KATARSIS.ID – Gelar akademik di Indonesia sering aneh-aneh dan memunculkan guyonan lucu. Ada sarjana alam gaib, sarjana penuh derita, sarjana ilmu kompor, dan macam-macam lagi.
Di jenjang yang lebih tinggi ada plesetan sarjana “mantun magrib, MM” (habis magrib), “mantun shalat isyak, MSi” (setelah shalat isyak). Bahkan gelar doktor diledeki sebagai “mondok di kantor”.
Yang lebih lucu lagi, banyak yang tidak pakai susah-susah sekolah tapi dapat gelar doktor.

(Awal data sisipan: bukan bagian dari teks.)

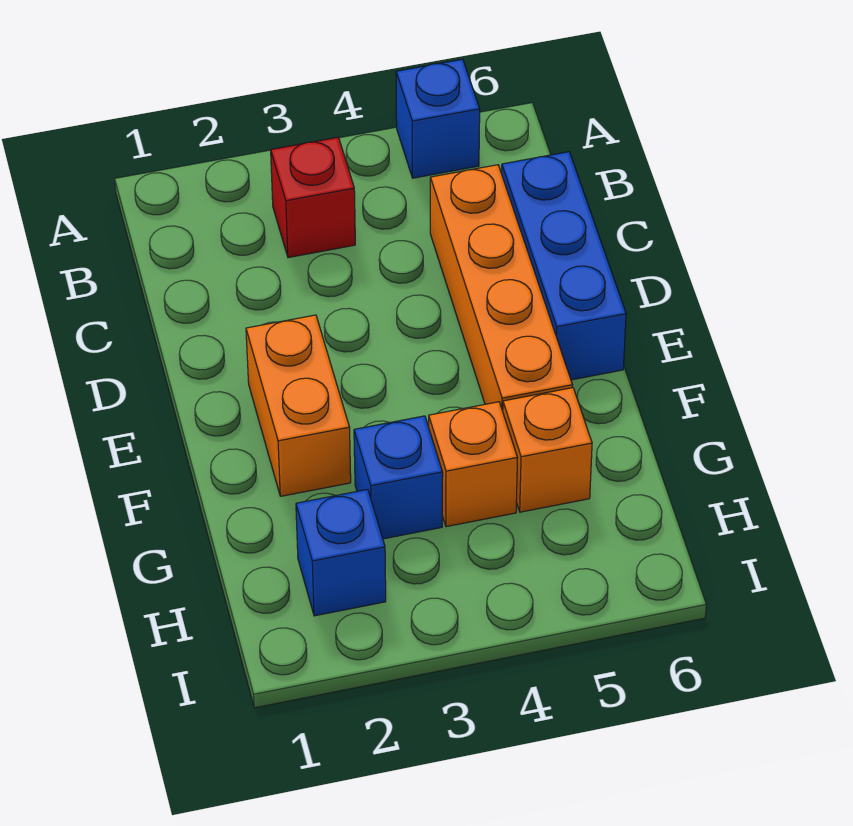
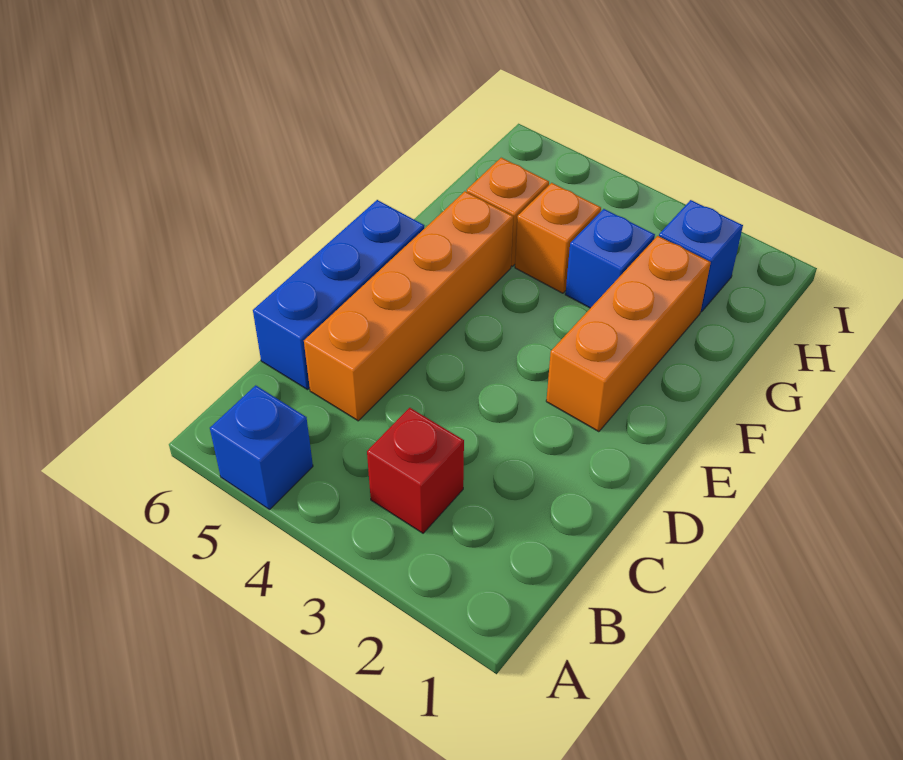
orange 1x2 brick [246,315,351,496] -> orange 1x3 brick [546,236,711,432]

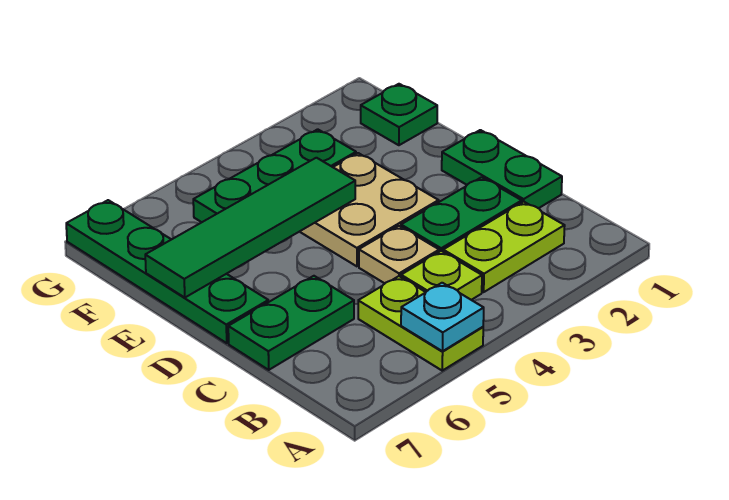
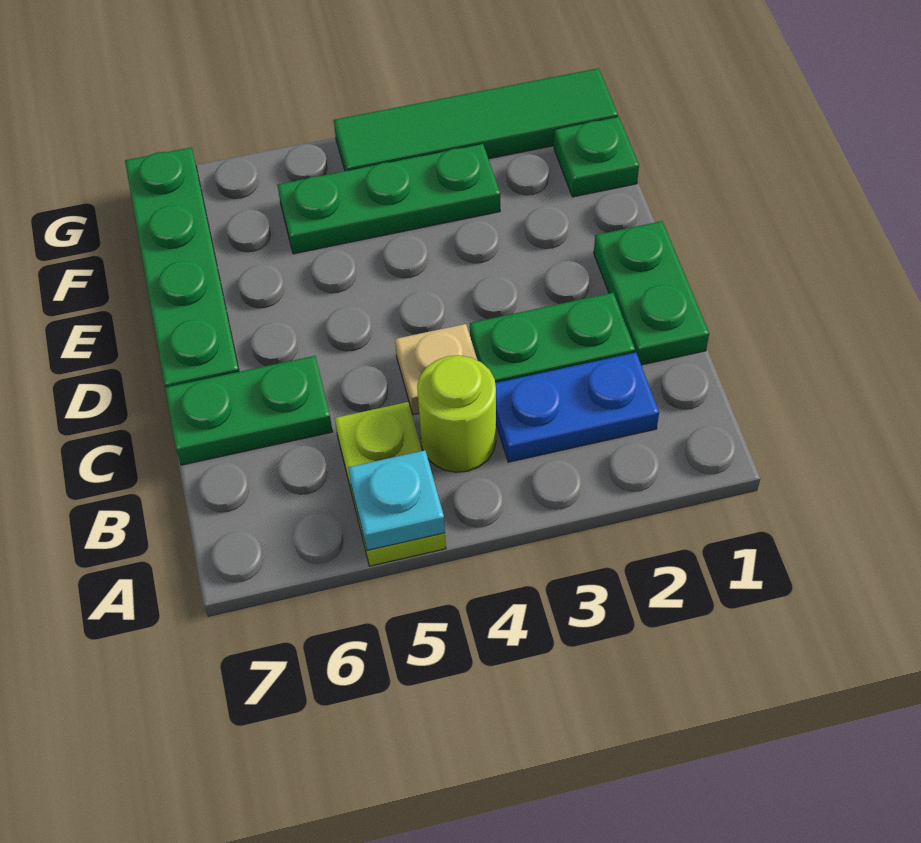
lime 1x2 plate [443,202,565,292] -> blue 1x2 plate [495,353,659,462]
lime 1x1 plate [401,251,482,300] -> lime 1x1 round brick [417,355,496,472]
tan 2x2 plate [300,153,439,266] -> none
green 1x4 tile [145,158,355,297] -> green 1x4 tile moved to [334,68,618,171]

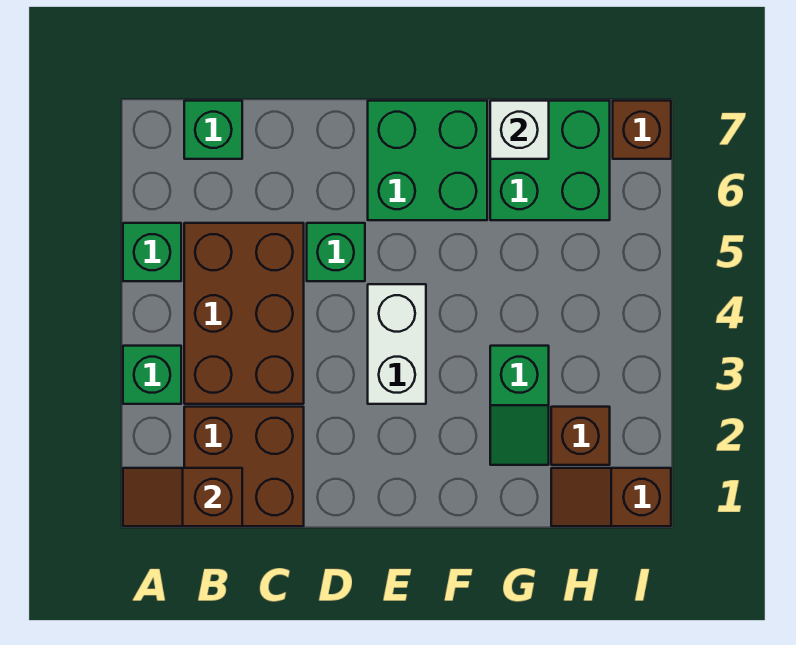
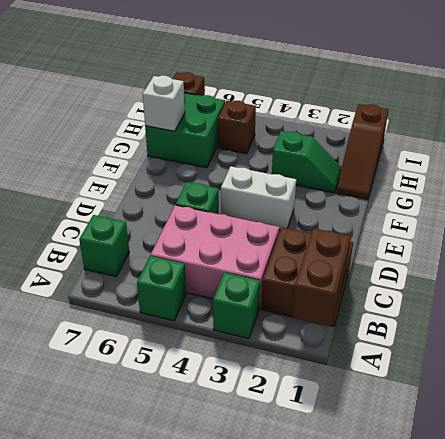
brown 1x2 slope [123,468,242,526] -> brown 1x2 brick [292,228,351,327]
brown 2x3 brick [184,223,304,404] -> pink 2x3 brick [151,205,279,309]
green 2x2 brick [368,101,487,220] -> none
brown 1x2 slope [551,468,671,526] -> brown 1x3 slope [336,104,388,199]
brown 1x1 brick [551,407,610,465] -> brown 1x1 brick moved to [218,101,256,154]

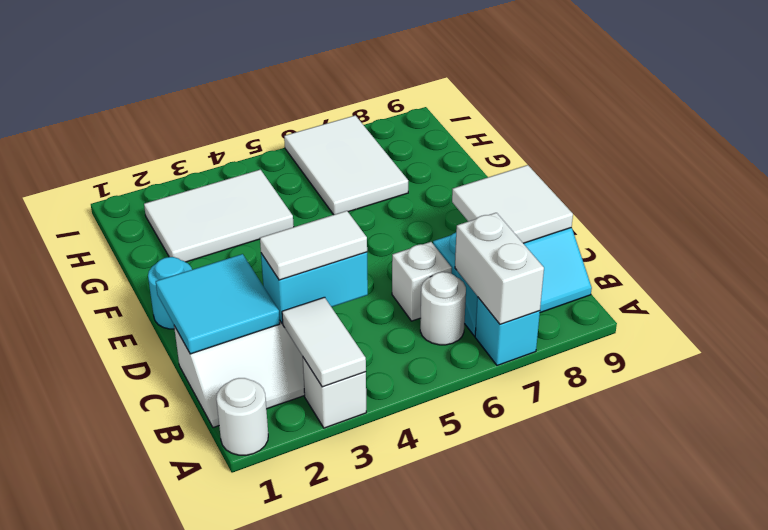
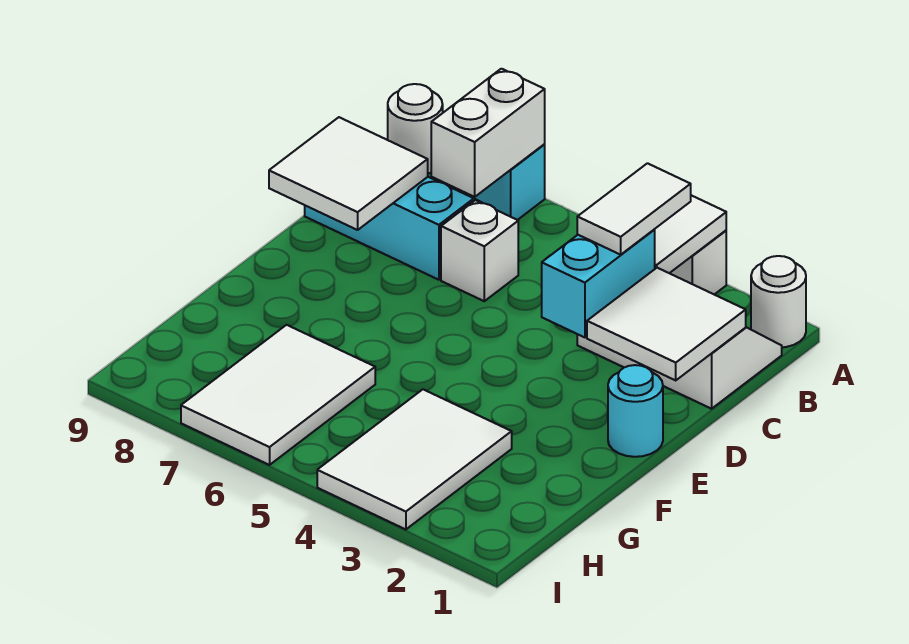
white 1x1 round brick [420,272,466,345] -> white 1x1 round brick moved to [388,84,443,173]
cyan 2x2 tile [156,254,280,354] -> white 2x2 tile [587,268,746,380]
cyan 1x2 brick [261,252,368,323] -> cyan 1x2 brick turned to [542,230,655,337]
white 1x2 tile [260,211,367,280] -> white 1x2 tile turned to [577,163,691,255]
white 2x3 tile [144,170,294,262] -> white 2x3 tile turned to [317,389,512,529]

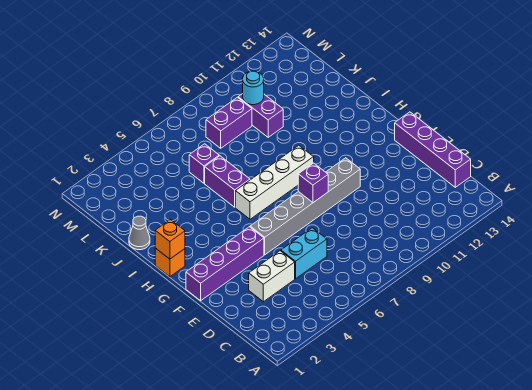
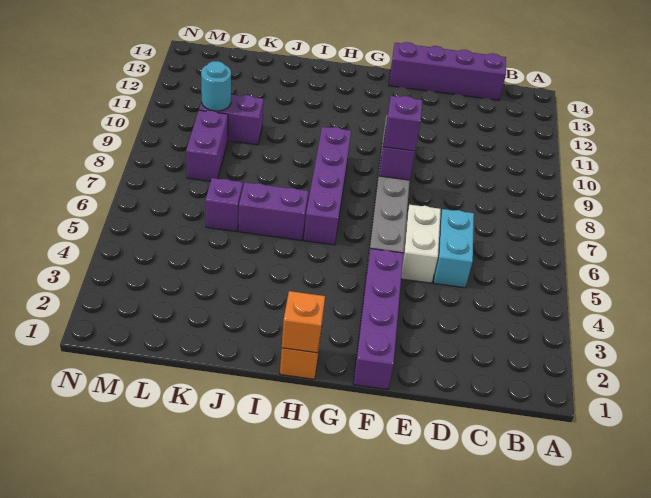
white 1x2 brick [249,251,295,302] -> white 1x2 brick moved to [401,205,441,283]
none -> purple 1x1 brick [384,96,422,151]
white 1x4 brick [235,145,314,219] -> purple 1x4 brick [304,127,351,245]
grey 1x1 cone [129,216,150,250] -> none

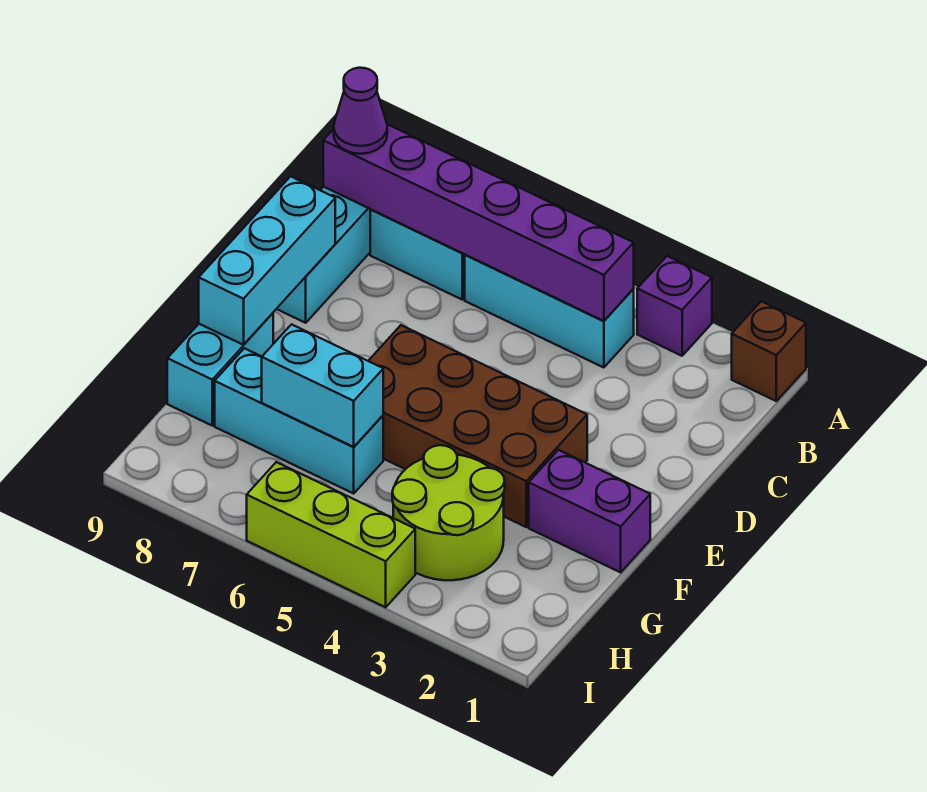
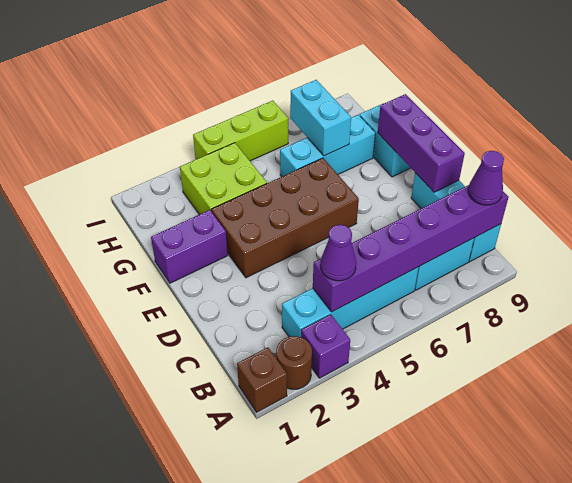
none -> brown 1x1 round brick [276,336,312,389]
cyan 1x3 brick [465,255,634,368] -> cyan 1x4 brick [282,267,419,337]
none -> purple 1x1 cone [320,225,356,281]
cyan 1x3 brick [199,176,335,345] -> purple 1x3 brick [378,94,465,192]
lime 2x2 round brick [392,445,505,580] -> lime 2x2 brick [180,143,267,215]
cyan 1x2 brick [262,324,383,447] -> cyan 1x2 brick turned to [290,80,351,156]

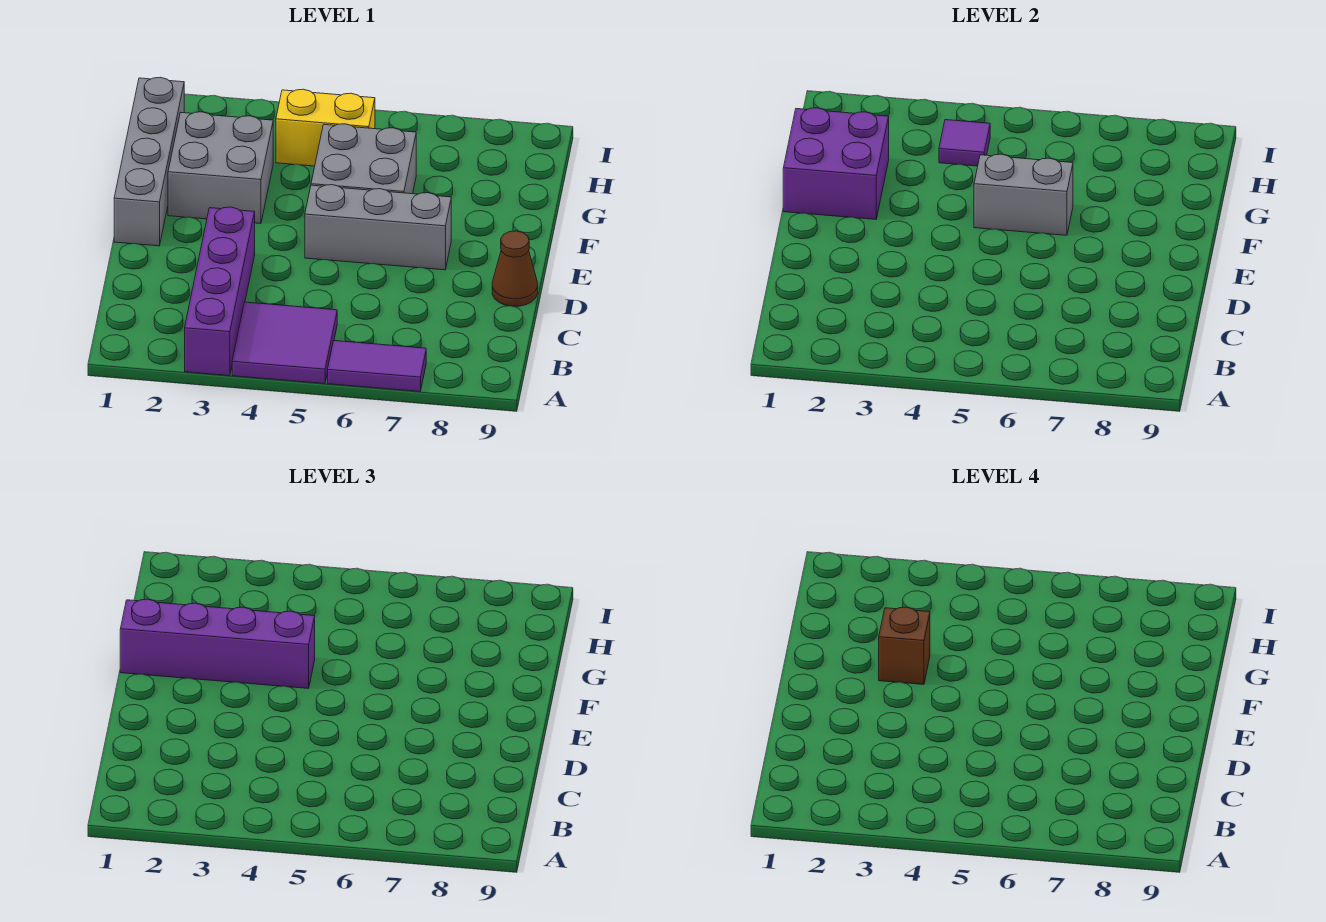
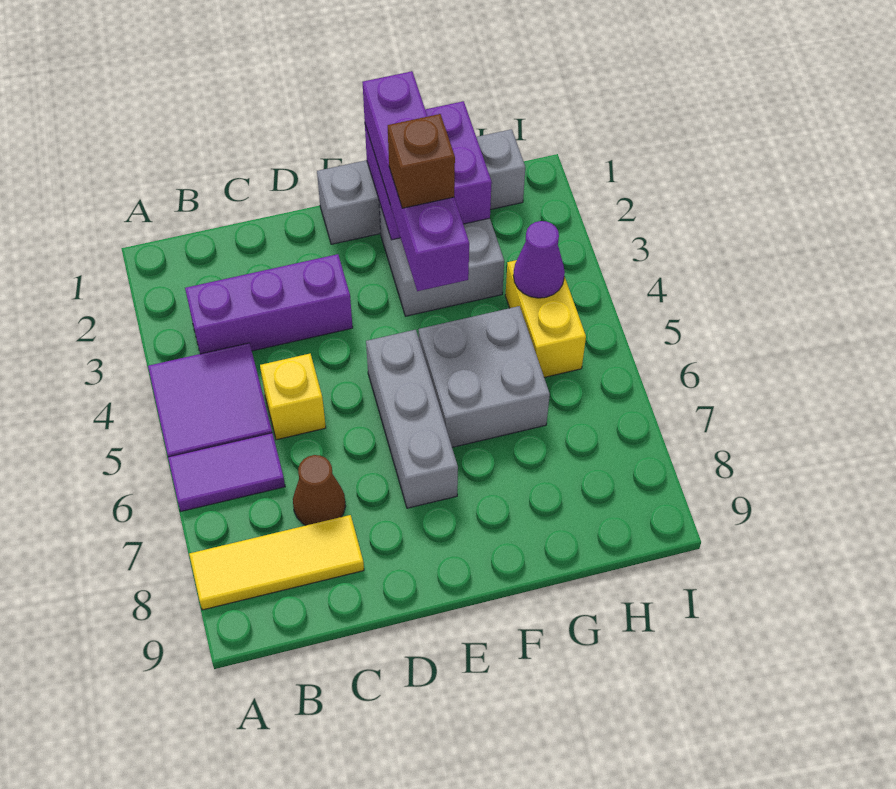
purple 1x4 brick [185,207,255,376] -> purple 1x3 brick [185,254,353,354]
purple 1x2 tile [328,341,426,392] -> purple 1x2 tile turned to [168,433,285,511]
none -> yellow 1x3 tile [189,515,364,610]
none -> yellow 1x1 brick [260,354,326,440]
brown 1x1 cone [492,231,538,306] -> brown 1x1 cone moved to [293,455,346,525]
grey 1x2 brick [974,154,1073,235] -> none
purple 1x1 tile [939,120,990,166] -> purple 1x1 cone [514,221,565,298]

Namanya doktor honoris causa, HC, alias doktor kehormatan. Saking lucunya, doktor HC diplesetkan jadi “doktor humoris causa“.
Selevel profesor ada yang humoris causa juga, karena mendapatkannya tanpa prosedur akademik yang standar.
Karena itu jabatan guru besar dan profesor pun tak luput dari olok-olok. Seorang petani pisang di Bantul dijuluki “Profesor Pisang”, dan peracik obat bernama Hadi Pranoto disebut sebagai profesor karena mengaku berhasil meracik obat anti-Corona.
Obat temuannya diragukan khasiatnya, dan gelar profesornya pun dipertanyakan. Ia lalu mengaku gelar profesor itu hanya semacam “panggilan sayang” di lingkungannya.
Rocky Gerung pun berdebat dengan Henry Subiakto soal jabatan profesor dalam sebuah acara di televisi.
Henry yang terprovokasi oleh Rocky mengatakan dengan nada tinggi bahwa dia adalah profesor, guru besar ilmu komunikasi Unair. Rocky, dengan sinisme yang tajam, nyeletuk, “mudah-mudahan otaknya juga besar”.
Tidak puas adu argumen di televisi, Henry mencuit di twitter menyebut agama Rocky tidak jelas dan menjadi pemersatu Islam oposisi. Rocky membalas lagi di wawancara media sosial menyebut Henry sebagai guru besar otak kecil.
Tak lupa juga sebutan khas yang selalu keluar dari ucapan Rocky, “dungu”. Profesor kompresor yang kerjaannya menjadi provokator, pejabat pemerintah merangkap buzzer.